The challenges - this year, and moving forward

Speno said the main challenge of his year as interim superintendent was navigating the pandemic - not only the immediate changes in learning that it brought, but also the lingering effects that now require finding new ways of accomplishing educational goals.

“The major challenges are a continuation of recovery from Covid and all that's brought to our school system,” he said.

“Having kids participate in remote school for more than a year, then balancing in-person with remote, then strictly in-person this year, and attendance issues and supporting children while they've been away - it's been a bear,” Speno said.
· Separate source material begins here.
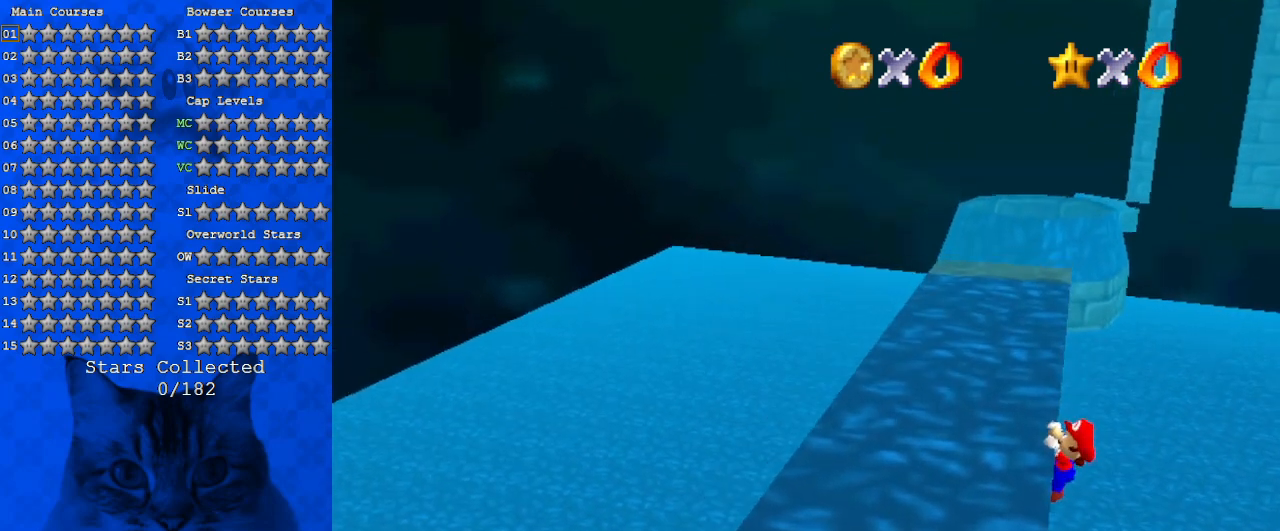
{"keys": [], "events": [[167, "left", "up"]]}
“I'm really proud of the work we've done getting through all those challenges and the way we have made a commitment to collaboration and I believe that's what it's going to take moving forward,” he added.
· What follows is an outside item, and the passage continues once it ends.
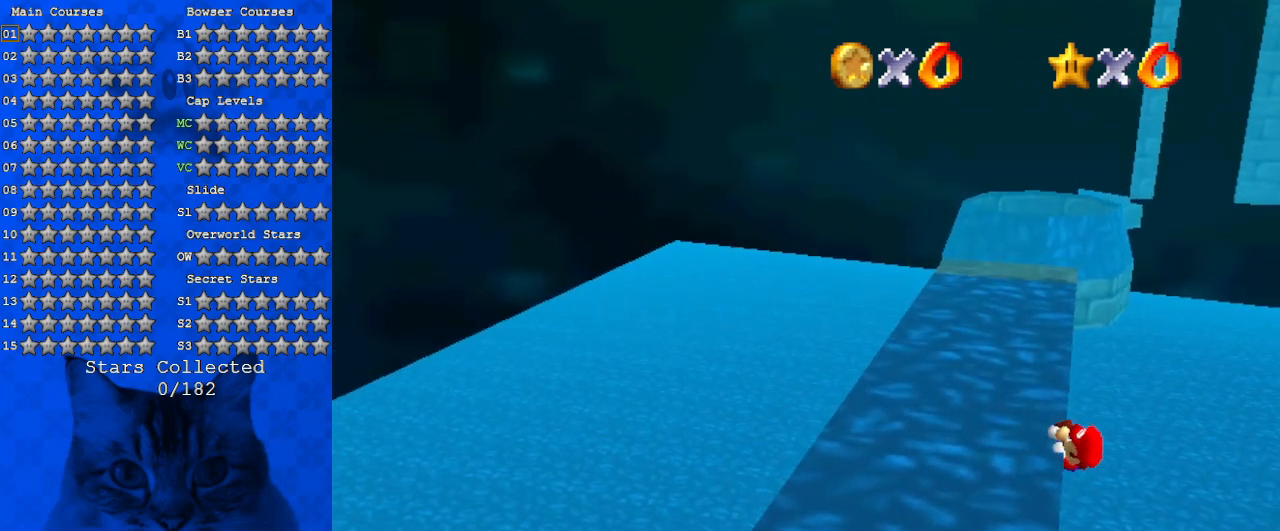
{"keys": ["shift"], "events": [[500, "shift", "down"]]}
“It's an overwhelming feeling at times, but I'm the kind of leader who has always relied on distributive leadership and giving folks opportunities to lead themselves,” Speno continued. “That's one of the major things I've enjoyed this year.”

“We've tried our very best not to get stuck in the fog of Covid and worked collectively as a team to develop systems and structures to support our children and use our many resources as best as possible to meet our children's needs, not only academically but socially, emotionally, and behaviorally,” he added.

Speno, whose contract would have expired June 30, is also keenly aware of the questions and qualms of parents and students about next year's leadership team at Brattleboro Union High School.

There, Principal Steve Perrin has been on unexplained administrative leave since spring break, and Assistant Principal Chris Day will soon be taking a two-year leave to go on active duty with the Vermont National Guard.

“We need to solidify supports and share as much as we can with the community before the summer break,” Speno said. “We need to be able to provide clarity before the break about what is in place to start the school year.”